Un romanzo che dà spazio ai quattro uomini dimenticati dalla storia che tentarono di rapire la donna di Garibaldi.

"I poveracci dovrebbero unirsi e protestare, in nome del progresso. Qualche volta è accaduto. Dopo avere eliminato i capi, però, non hanno concluso niente. Non hanno mai saputo organizzarsi. Sorpresi dalla nuova condizione, dalla liberazione delle terga da certi gravami, e terrorizzati dall'idea di tornare schiavi, loro e le terga, si sono lasciati andare a diffidenza e a vittimismo, e si sono disuniti. Allora il potere ha ripreso le redini e i poveracci hanno ripreso a prenderlo nel culo, scoprendo così quanto può essere efficace e dolorosa la forza dell'abitudine."

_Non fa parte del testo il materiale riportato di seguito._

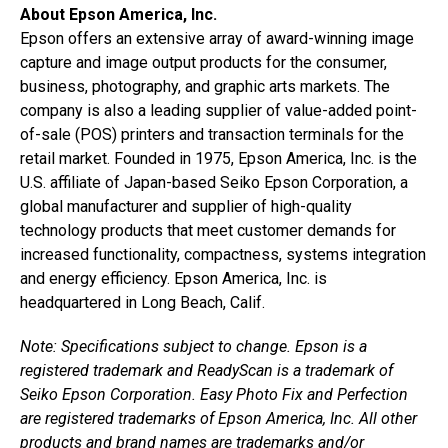
About Epson America, Inc.
Epson offers an extensive array of award-winning image
capture and image output products for the consumer,
business, photography, and graphic arts markets. The
company is also a leading supplier of value-added point-
of-sale (POS) printers and transaction terminals for the
retail market. Founded in 1975, Epson America, Inc. is the
U.S. affiliate of Japan-based Seiko Epson Corporation, a
global manufacturer and supplier of high-quality
technology products that meet customer demands for
increased functionality, compactness, systems integration
and energy efficiency. Epson America, Inc. is
headquartered in Long Beach, Calif.
Note: Specifications subject to change. Epson is a
registered trademark and ReadyScan is a trademark of
Seiko Epson Corporation. Easy Photo Fix and Perfection
are registered trademarks of Epson America, Inc. All other
products and brand names are trademarks and/or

«La notte del primo marzo 1860 quattro uomini salparono da Palermo alla volta di Caprera per rapire la donna di Giuseppe Garibaldi. Nessuno di loro aveva progettato il viaggio, né scelto liberamente di prendervi parte: il loro coinvolgimento fu una conseguenza del bizzarro dipanarsi degli eventi. L'ideatore del viaggio si chiamava Francesco Landi, aveva l'appellativo di "Generale", ed era uno dei massimi rappresentanti del potere borbonico in Sicilia. In cambio della liberazione della donna, sosteneva, avrebbero costretto Garibaldi a rinunciare all'impresa dei mille. Questo in teoria. Le cose andarono diversamente. Garibaldi sbarcò a Marsala con mille uomini e conquistò tutta la Sicilia, poi attraversò lo stretto e conquistò il restante regno di Francesco I di Borbone, passando alla storia. I quattro uomini salpati alla volta di Caprera invece non passarono alla storia. Della loro esistenza non v'è traccia da nessuna parte e non esiste un solo libro che accenni in qualche modo alla loro missione, a parte poche pagine del diario di viaggio di uno di loro, il soldato semplice Salvatore Paradiso. Eppure, ai loro tempi erano famosissimi. Le loro gesta ispirarono una canzone che fu un grande successo in tutta la nascente nazione per quindici anni e più, prima di cadere nel dimenticatoio. Evento ancora più bizzarro: la canzone fu scritta prima ancora che i fatti raccontati fossero effettivamente avvenuti. Come se si trattasse del canto di un antico veggente. Quella canzone l'ho scritta io. Facevo il cantastorie, poi sono morto.»